Ética e espírito absoluto em “Memória de minhas putas tristes”, de Gabriel García Márquez

 
Por Wagner Silva Gomes

Ilustração: Ginnie Hsu.



Memória de minhas putas tristes (2004), como discorre o pesquisador Pedro Fernandes em texto escrito para o blog Letras in.verso e re.verso (ver o final do texto), é um romance envolvido por uma névoa onírica romântica, que percebo acionar do romantismo o seu poder subjetivo em mexer com o imaginário da forma que o homem branco liberal melhor entende, com as visões de liberdade que impulsionaram o Velho Mundo. 
 
O protagonista é um senhor de idade avançada, que mora em um casarão herdado e tem como atividade escrever uma crônica semanal para o jornal local.
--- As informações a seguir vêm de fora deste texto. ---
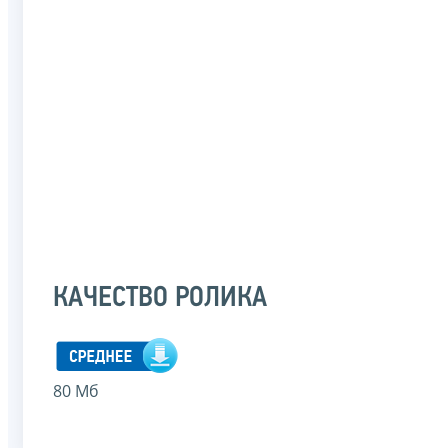
КАЧЕСТВО РОЛИКА
80 Мб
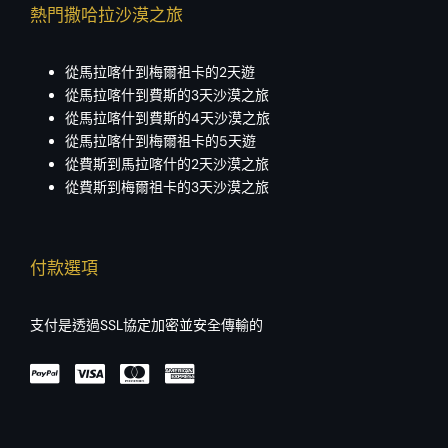
熱門撒哈拉沙漠之旅
從馬拉喀什到梅爾祖卡的2天遊
從馬拉喀什到費斯的3天沙漠之旅
從馬拉喀什到費斯的4天沙漠之旅
從馬拉喀什到梅爾祖卡的5天遊
從費斯到馬拉喀什的2天沙漠之旅
從費斯到梅爾祖卡的3天沙漠之旅
付款選項
支付是透過SSL協定加密並安全傳輸的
É quando pensa em escrever sobre o seu aniversário de 90 anos, ao invés de escrever sobre música, como lhe é corrente, que a personagem traz à tona os lapsos temporais de sua memória. Ao dizer que sua crônica será uma glorificação sobre a velhice, sobre a consciência de ser velho, a protagonista nos coloca em dúvida se tudo o que diz realizar no presente em que vive é mesmo verdade ou se não passa de exercício metalinguístico de retórica.
 
O principal gesto para comemorar o aniversário é contratar com uma cafetina uma virgem adolescente a quem poderia tirar a virgindade. A jovem nunca aparece. Uma chave para a compreensão do texto pode estar na passagem do livro em que a protagonista diz que desde menino teve mais bem formado o pudor social que o da morte, se contradizendo, pois contratar uma virgem adolescente foge, e muito, ao pudor social, e ao mesmo tempo lhe remete ao apego que tem pelo sentimento platônico, a capacidade jovial da abstração com o imaginário liberal patriarcal do Velho Mundo.
 
É então que o recurso do fluxo de consciência é acionado com vigor, passando pelo formalismo do pai, que nunca cometeu um erro, pela morte por tuberculose da mãe, tida como pura, santa (o que remete às figuras virgens e pálidas enaltecidas no romantismo — como em Lira dos vinte anos, de Álvares de Azevedo), ao sexo com a empregada e as contas que fazia de cama, como diz, remetendo ao título do livro: já que a personagem conta que nunca se deitou com mulher alguma sem pagar.
 
Observa-se aqui que a personagem tem dois modos de viver, que mostrarei segundo conceitos de Hannah Arendt. Um é o da vida activa, que considera sem grande valor, sempre a desejar (é um solteiro sem porvir, jornalista medíocre, professor medíocre, nunca teve grandes amigos etc.). O outro é o modo de vida que mais valora, o da vida contemplativa (se formou bacharel, lê clássicos da literatura e ouve e escreve sobre música erudita).
 
Em meio aos elementos citados, o que o autor estetiza de forma prolongada é a crônica, mostrando que ela funciona no romance como estetização do espírito absoluto conservador do patriarcalismo ocidental. Pois, se como diz Hegel, a Europa é o continente que atingiu o apogeu cultural, na visão da personagem, o homem branco, classe média, dedicado à contemplação, está destinado a fazer de seu espírito algo grandioso, por mais que sua vida seja medíocre, já que o seu manejo estético lhe autoriza.
 
Gabriel García Márquez, assim, faz com que o mote principal de seu romance seja o questionamento que Leonardo Boff fez sobre Heidegger, a quem diz ter cometido um erro crasso, refletido na conduta social e intelectual: o de não escrever um tratado sobre ética que o fizesse medir os princípios, a conduta, o humanismo. Por isso, a personagem principal, mesmo tendo condutas condenáveis (sexo pago com adolescente virgem, sexo com a empregada etc.), faz valer a estetização de um espírito absoluto que resista, o que nos leva ao questionamento se não é esse o espírito colonialista, racista, sexista, que, por sua qualidade estética, muitas das vezes faz com que passe despercebido as opressões.